Ethics is the order of the hour at SMU where soon all students will be required to choose among various courses that illustrate right and wrong, some based on religion and philosophy, others on how to live. Rita Kirk, director of the Cary Maguire Center for Ethics and Public Responsibility will run the effort. She says that it flows from the conviction that ethics should be a major pillar of a university.
The idea of ethical inspiration also will be worked into as many classes as possible, including those on business. That’s good because we have arrived at a shocking moment where the private sector no longer can be relied upon as an antidote to the sloppiness of government. Everybody knows that management by agencies of the state is riddled with fat and foolish actions based on politics, not economics. What we are just now realizing is that privatizing an enterprise is no guarantee that it will acquire the shape up of an honorable company. The trouble, in too many cases, is executives who pare away not just fat but flesh, sometimes to pay off enormous debt, then lavish whatever is left on themselves, leaving the organization too depleted to serve its customers at the level they deserve.
Is there an ethical issue here?
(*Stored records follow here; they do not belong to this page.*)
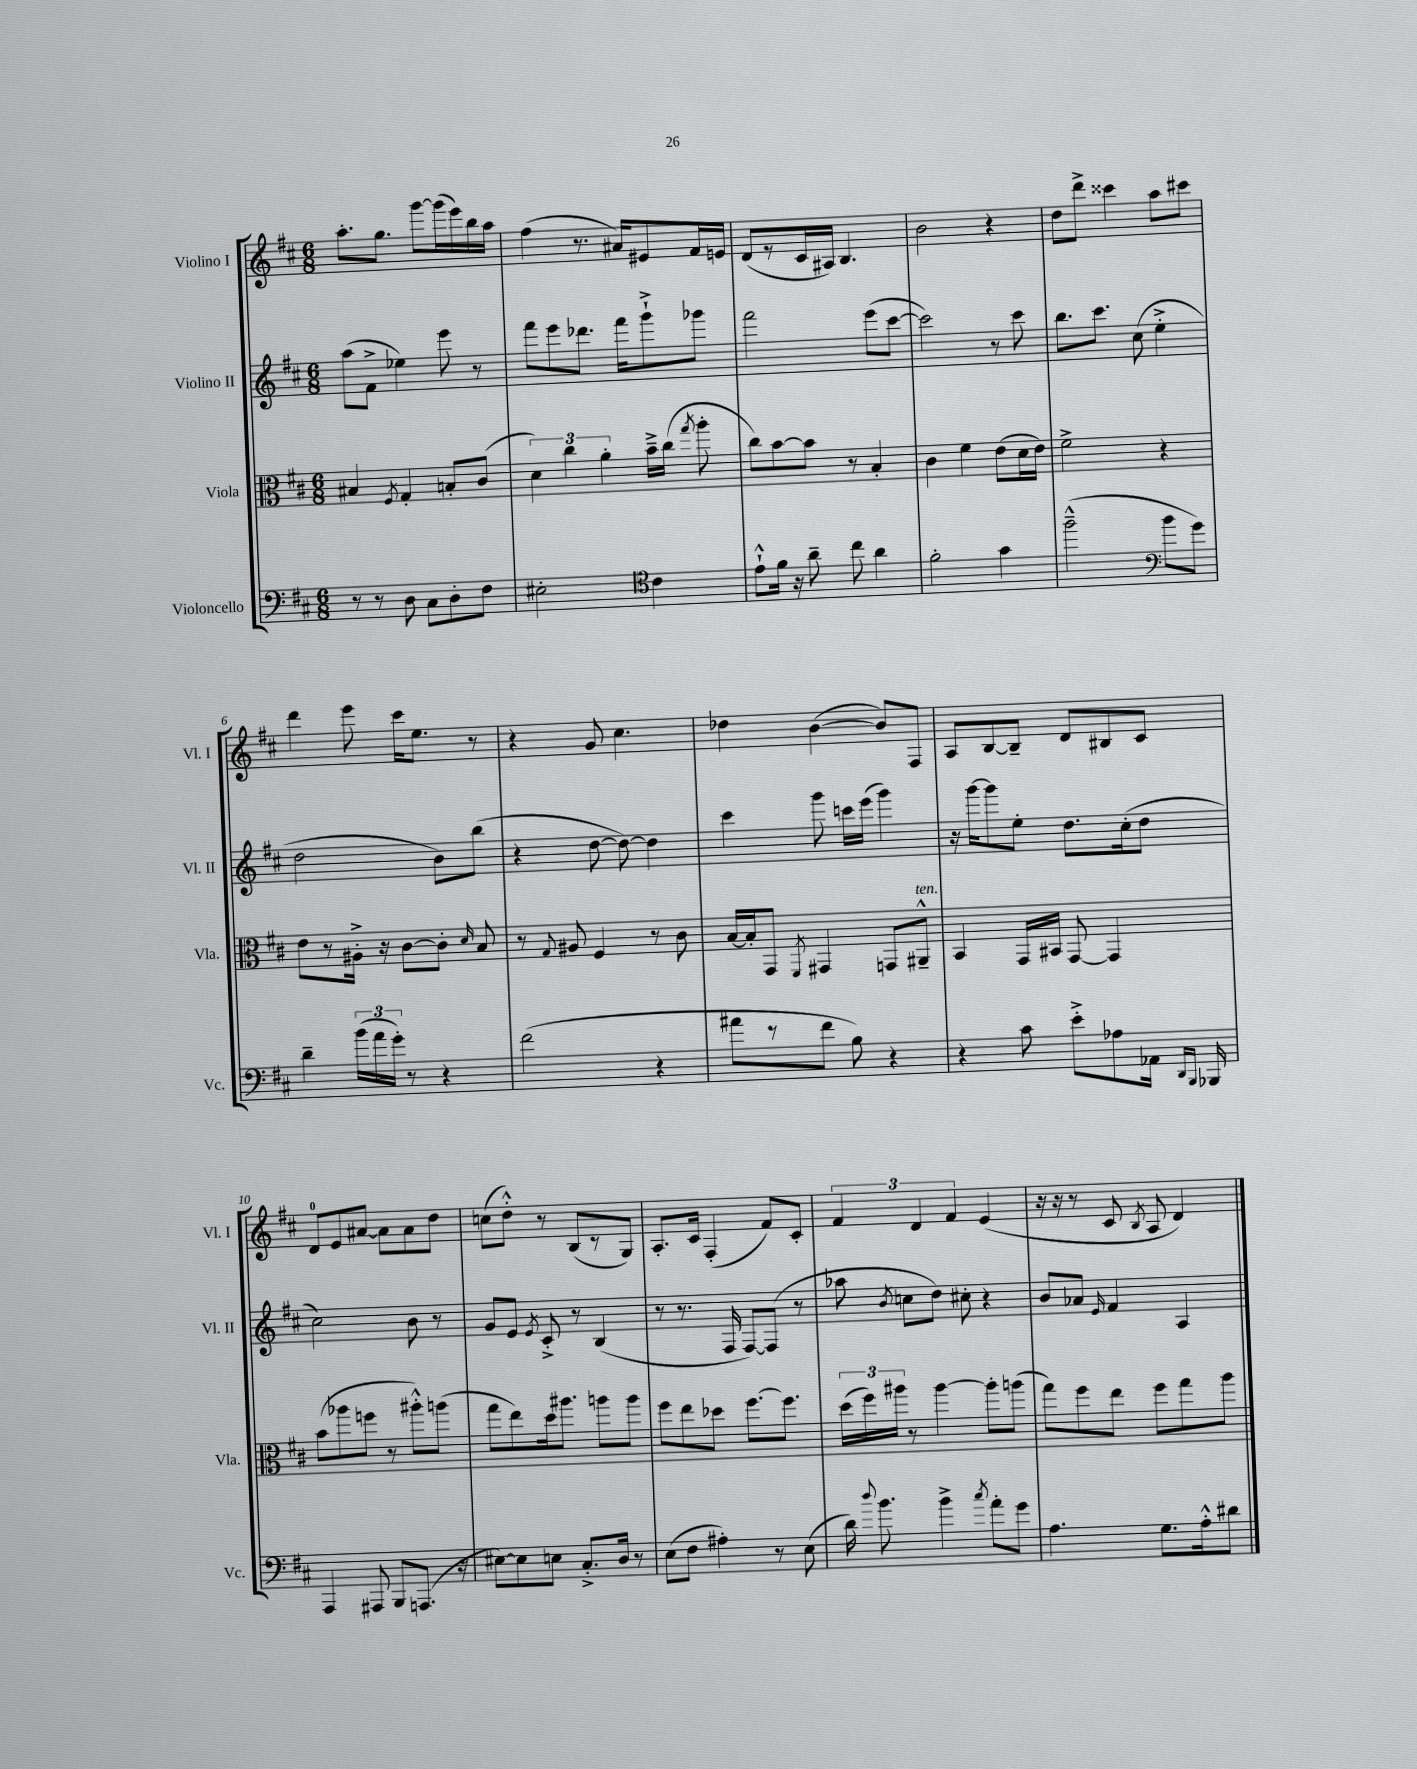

**kern	**kern	**kern	**kern
*staff4	*staff3	*staff2	*staff1
*clefF4	*clefC3	*clefG2	*clefG2
*k[f#c#]	*k[f#c#]	*k[f#c#]	*k[f#c#]
*M6/8	*M6/8	*M6/8	*M6/8
8r	4B#	(8aa	8.aa'
8r	.	8f#^	.
.	.	.	8.gg
.	8qF#	.	.
8D	4G'	4ee-)	.
8C#	.	.	[8ggg
8D'	8B'	8eee	(16ggg]
.	.	.	16eee)
8F#	(8c#	8r	16bb
.	.	.	16aa
=	=	=	=
2E#'	6d)	8fff#	(4ff#
.	.	8eee	.
.	6cc#	.	.
.	.	8.ddd-	8.r
.	6a'	.	.
.	.	16fff#	16a#)
*clefC4	*	*	*
4c#	16b~^	8ggg`^	8e#
.	(16cc#	.	.
.	8qgg	.	.
.	8aa'	8ggg-	16f#
.	.	.	16e
=	=	=	=
8e`^^	8cc#)	2fff#	(8d
16f#	[8b	.	8r
16r	.	.	.
8a~	8b]	.	16c#
.	.	.	16A#)
8cc#	8r	.	4.B
4a	4B'	(8eee	.
.	.	[8ccc#	.
=	=	=	=
2f#'	4c#	2ccc#])	2b
.	4f#	.	.
4g	(8e	8r	4r
.	16d	8ccc#	.
.	16e)	.	.
=	=	=	=
(2ff#~^^	2f#^	8.bb	8dd
.	.	.	8ddd^
.	.	8.ccc#	.
.	.	.	4ccc##
.	.	(8cc#	.
*clefF4	*	*	*
8b	4r	4ee'^	8aa
8g)	.	.	8ccc#
=	=	=	=
4d~	8e	2dd	4ddd
.	8r	.	.
(24b	16A#'^	.	8eee
24a	.	.	.
.	16r	.	.
24g')	.	.	.
8r	[8c#	.	16ccc#
.	.	.	8.ee
4r	8c#']	8b)	.
.	16qqd	.	.
.	8B	(8bb	8r
=	=	=	=
(2f#	8r	4r	4r
.	8qqG	.	.
.	8A#	.	.
.	4F#	[8dd	8g
.	.	8dd_)	4.cc#
4r	8r	4dd]	.
.	8c#	.	.
=	=	=	=
8a#	[16B	4ccc#	4dd-
.	16B']	.	.
8r	8GG	.	.
.	8qFF#	.	.
8f#	4GG#	8ggg	([4b
8B)	.	16ccc	.
.	.	(16eee	.
4r	8GG	4ggg)	8b])
.	8AA#~^^	.	8F#
=	=	=	=
4r	4BB	16r	8A
.	.	[16ggg	.
.	.	8ggg]	[8B
8c#	16GG	8ee'	8B~]
.	16BB#	.	.
8e'^	[8GG	8.dd	8d
8A-	4GG]	.	8B#
.	.	(16cc#'	.
16AA-	.	8dd	8c#
16qqDD	.	.	.
16qqBBB	.	.	.
16BBB-	.	.	.
=	=	=	=
4AAA	(8b	2cc#)	8d
.	8aa-	.	8e
8AAA#	8ff	.	[8a#
8BBB	8r	.	8a#]
(8.AAA	8aa#'^^)	8b	8a#
.	(8aa	8r	8dd
16r	.	.	.
=	=	=	=
[8E#)	8gg	8g	(8cc
8E#]	8ee)	8e	8dd'^^)
.	.	8qe	.
8E	16dd	8c#'^	8r
.	8.aa#	.	.
8.C#'^	.	8r	(8B
.	8aa	(4B	8r
16D	.	.	.
8r	8aa	.	8G)
=	=	=	=
(8E	8ff#	8r	8.A'
8F#	8ee	8.r	.
.	.	.	16c#
4A#')	8dd-	.	(4F#'
.	.	16F#	.
.	[8.ff#	[8F#)	.
8r	.	(8F#]	8f#)
.	8.ff#]	.	.
(8E	.	8r	8c#'
=	=	=	=
16d)	(24dd	8aa-	6f#
.	24ff#)	.	.
8qqdd	.	.	.
8.b	.	.	.
.	24aa#	.	.
.	.	8qb	.
.	8r	8cc	.
.	.	.	6d
4b^	[4aa#	8dd)	.
.	.	.	6f#
.	.	8cc#'	.
8qcc#	.	.	.
8a'	8aa#']	4r	(4e
8g	(8aa	.	.
=	=	=	=
4.A	8gg)	8b	16r
.	.	.	16r
.	8ff#	8a-	8r
.	.	16qqe	.
.	8ee	4f#	8c#
.	.	.	8qB
8.G	8ff#	.	8A
.	8gg	4A	4d)
16A'^^	.	.	.
8d#	8aa	.	.
==	==	==	==
*-	*-	*-	*-
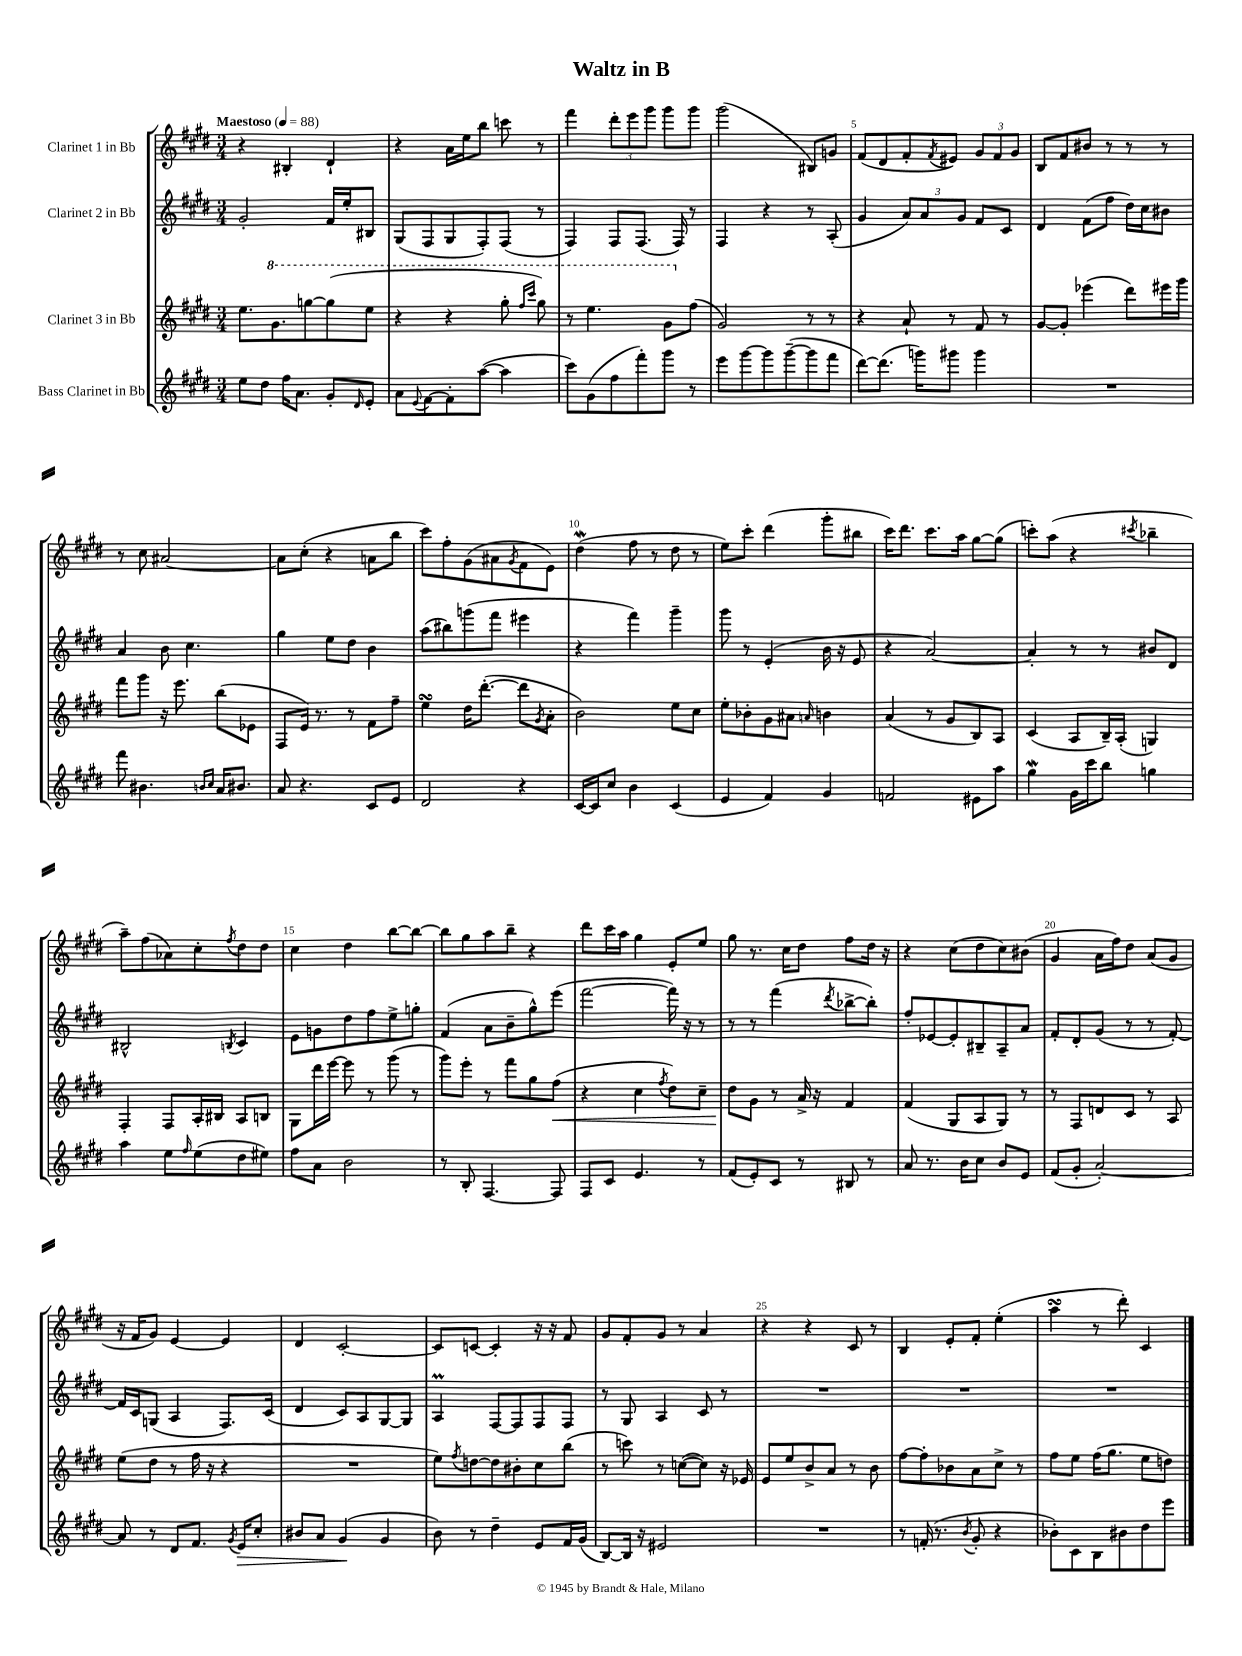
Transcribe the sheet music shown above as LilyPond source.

\header { title = "Waltz in B" }
<<
\new StaffGroup <<
\new Staff = "s0" \with { instrumentName = "Clarinet 1 in Bb" } {
    \clef treble \key e \major \numericTimeSignature \time 3/4 \tempo "Maestoso" 4 = 88
    r4 bis4-. dis'4-! |
    r4 a'16 e''16 b''8 c'''8 r8 |
    fis'''4 \tuplet 3/2 { dis'''8-. e'''8 gis'''8 } gis'''8 gis'''8 |
    gis'''2( bis8) g'8 |
    fis'8( dis'8 fis'8-. \acciaccatura { fis'8 } eis'8) \tuplet 3/2 { gis'8 fis'8 gis'8 } |
    b8 fis'8 bis'8 r8 r8 r8 |
    r8 cis''8 ais'2~ |
    ais'8 cis''8-.( r4 a'8 b''8 |
    cis'''8) fis''8-. gis'8( ais'8 \acciaccatura { gis'8 } fis'8 e'8) |
    dis''4\mordent( fis''8 r8 dis''8 r8 |
    e''8) cis'''8-. dis'''4( gis'''8-. bis''8 |
    cis'''16) dis'''8. cis'''8. a''16 gis''8~ gis''8( |
    c'''8-.) a''8( r4 \acciaccatura { cis'''8 } bes''4-- |
    a''8--) fis''8( aes'8) cis''8-. \acciaccatura { fis''8 } dis''8 dis''8 |
    cis''4 dis''4 b''8~ b''8~ |
    b''8 gis''8 a''8 b''8-- r4 |
    dis'''8 cis'''16 a''16 gis''4 e'8-. e''8 |
    gis''8 r8. cis''16 dis''8 fis''8 dis''16 r16 |
    r4 cis''8( dis''8 cis''8) bis'8( |
    gis'4 a'16 fis''16) dis''8 a'8( gis'8 |
    r16 fis'16 gis'8) e'4~ e'4 |
    dis'4 cis'2~-. |
    cis'8 c'8~ c'4-. r16 r16 fis'8 |
    gis'8 fis'8-. gis'8 r8 a'4 |
    r4 r4 cis'8 r8 |
    b4 e'8-. fis'8-. e''4-.( |
    a''4\turn r8 dis'''8-.) cis'4 \bar "|." |
}
\new Staff = "s1" \with { instrumentName = "Clarinet 2 in Bb" } {
    \clef treble \key e \major \numericTimeSignature \time 3/4
    gis'2-. fis'16 e''16-. bis8 |
    gis8( fis8 gis8 fis8-.) fis8( r8 |
    fis4) fis8 fis8.( fis16) r8 |
    fis4 r4 r8 a8-.( |
    gis'4 \tuplet 3/2 { a'8) a'8 gis'8 } fis'8 cis'8 |
    dis'4 fis'8( fis''8 dis''16) cis''16 bis'8 |
    a'4 b'8 cis''4. |
    gis''4 e''8 dis''8 b'4 |
    a''8( bis''8) g'''8( fis'''8 eis'''4 |
    r4 fis'''4) gis'''4-- |
    gis'''8 r8 e'4-.( b'16 r16 e'8 |
    r4 a'2~) |
    a'4-. r8 r8 bis'8 dis'8 |
    bis2-^ \acciaccatura { b8 } cis'4 |
    e'8 g'8 dis''8 fis''8 e''8-> g''8-. |
    fis'4( a'8 b'8-- gis''8-^) e'''8( |
    fis'''2~ fis'''16) r16 r8 |
    r8 r8 fis'''4( \acciaccatura { dis'''8 } bes''8~-> bes''8-.) |
    fis''8-. ees'8~ ees'8-. bis8-- a8-- a'8 |
    fis'8-. dis'8-. gis'8( r8 r8 fis'8~-.) |
    fis'16 cis'16 g8( a4 fis8.) cis'16( |
    dis'4 cis'8) a8 gis8~ gis8 |
    a4\prall fis8~ fis8 fis8 fis8 |
    r8 gis8 a4 cis'8 r8 |
    R2. |
    R2. |
    R2. \bar "|." |
}
\new Staff = "s2" \with { instrumentName = "Clarinet 3 in Bb" } {
    \clef treble \key e \major \numericTimeSignature \time 3/4
    e''8. \ottava #1 gis''8. g'''8~ g'''8( e'''8 |
    r4 r4 gis'''8-. \grace { fis'''16 cis''''16 } gis'''8) |
    r8 e'''4. gis''8 \ottava #0 fis''8( |
    gis'2) r8 r8 |
    r4 a'8-! r8 fis'8 r8 |
    gis'8~ gis'8-. ees'''4( dis'''8) eis'''16 gis'''16 |
    fis'''8 gis'''8 r16 e'''8. b''8( ees'8 |
    fis8 e'16) r8. r8 fis'8 fis''8-- |
    e''4\turn dis''16 dis'''8.~-.( dis'''8 \acciaccatura { gis'8 } a'8-. |
    b'2) e''8 cis''8 |
    e''8-. bes'8-. gis'8 ais'8 \grace { a'16 } b'4 |
    a'4( r8 gis'8 b8) a8 |
    cis'4( a8 b16--) a16-.( g4) |
    fis4-. fis8 a16-. bis16 a8 b8 |
    gis8 dis'''16 e'''16~ e'''8 r8 gis'''8( r8 |
    gis'''8) e'''8-. r8 fis'''8 gis''8 fis''8\<( |
    r4 cis''4 \acciaccatura { fis''8 } dis''8) cis''8-- |
    dis''8\! gis'8 r8 a'16-> r16 fis'4 |
    fis'4( gis8 a8 gis8) r8 |
    r8 fis8 d'8 cis'8 r8 a8 |
    e''8( dis''8 r8 fis''16 r16 r4 |
    R2. |
    e''8) \acciaccatura { fis''8 } d''8~ d''8 bis'8-. cis''8 b''8( |
    r8 c'''8) r8 c''8~( c''8) r16 ees'16 |
    e'8 e''8 b'8-> a'8 r8 b'8 |
    fis''8~ fis''8-. bes'8 a'8 cis''8-> r8 |
    fis''8 e''8 fis''16( gis''8. e''8 d''8) \bar "|." |
}
\new Staff = "s3" \with { instrumentName = "Bass Clarinet in Bb" } {
    \clef treble \key e \major \numericTimeSignature \time 3/4
    e''8 dis''8 fis''16 a'8. gis'8-. \grace { dis'16 } e'8-. |
    a'8 \appoggiatura { e'8 } fis'8~ fis'8-. a''8~( a''4 |
    cis'''8) gis'8( fis''8 fis'''8-.) gis'''8 r8 |
    e'''8 gis'''8~ gis'''8 gis'''8~--( gis'''8 fis'''8 |
    dis'''8~) dis'''8.( g'''16) gis'''8 gis'''4 |
    R2. |
    fis'''8 bis'4. \grace { b'16 cis''16 } a'16 bis'8. |
    a'8 r4. cis'8 e'8 |
    dis'2 r4 |
    cis'16~ cis'16 cis''8 b'4 cis'4( |
    e'4 fis'4) gis'4 |
    f'2 eis'8 a''8 |
    gis''4\mordent gis'16 cis'''16 b''8 g''4 |
    a''4 e''8 \grace { fis''16 } e''8( dis''8 eis''8) |
    fis''8 a'8 b'2 |
    r8 b8-. fis4.~ fis8 |
    fis8 cis'8 e'4. r8 |
    fis'8( e'8-.) cis'8 r8 bis8 r8 |
    a'8 r8. b'16 cis''8 b'8 e'8 |
    fis'8( gis'8-. a'2~-.) |
    a'8 r8 dis'8 fis'8. \acciaccatura { gis'8 } e'16\> cis''8-. |
    bis'8 a'8 gis'4\!( gis'4 |
    b'8) r8 dis''4-- e'8 fis'16 gis'16( |
    b8~) b16 r16 eis'2 |
    R2. |
    r8 f'16-.( r8. \acciaccatura { b'8 } gis'8-. r4 |
    bes'8-.) cis'8 b8 bis'8 dis''8 e'''8 \bar "|." |
}
>>
>>
\layout { \context { \Score \override BarNumber.break-visibility = ##(#f #t #t) barNumberVisibility = #(every-nth-bar-number-visible 5) } }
I believe there is. While Rita Kirk of SMU feels encouraged by the public service now required at many high schools and by the commitment to social responsibility made by more and more corporations, still essential aspects, all too often, are missing. For company leaders to plant a few trees and send out checks to worthy causes, even serving on those boards themselves, does not atone for the vast carelessness of some at the core of their operations. Students at SMU would do well to consider these questions:
Is it ethical to loan money to people you know cannot repay it, then sell the paper to someone else, along with the problem you have created?
Is it ethical to set up one group of clients for financial losses, with no warning, so that another client can benefit from their misfortune — all for a hefty fee from the winning investor? This has been done, and the justification was, “Our clients are very sophisticated.” The question, then, is this: Is it OK to cheat people as long as you think they are sophisticated?
Is it ethical to suppress evidence that a product you make may be unsafe?
Is it ethical to scrimp on safety equipment in a fever of cost-cutting?
The St. James Ethics Centre in Australia has proposed an entirely different approach with Sunday-School-like questions such as these: Would I be happy if what I’m doing were on the public record? What would happen if everybody did this? How would I like it if someone did this to me? Will the proposed course of action bring about a good result?
These are insufficient because too many in business today consider a good result anything that improves profits, no matter how, and that good result is intended to be public, along with the clever means of achieving it. If tough measures are required, and other people are hurt, then the golden rule is irrelevant, because strong business decisions, they insist, cannot be diluted by such soft considerations.
So the work of rehabilitation is more difficult than some might suppose, not because everybody in business is lost — far, far from it– but because the commanding heights of the economy, especially in finance, have been captured, in important instances, by a dangerous form of narcissism. A good place to look for solid businesspeople is among those whose name is over their doors. Their integrity, I frequently have found, is palpable. To study them would be the best way to save a brilliant business culture badly in need of ethical moorings.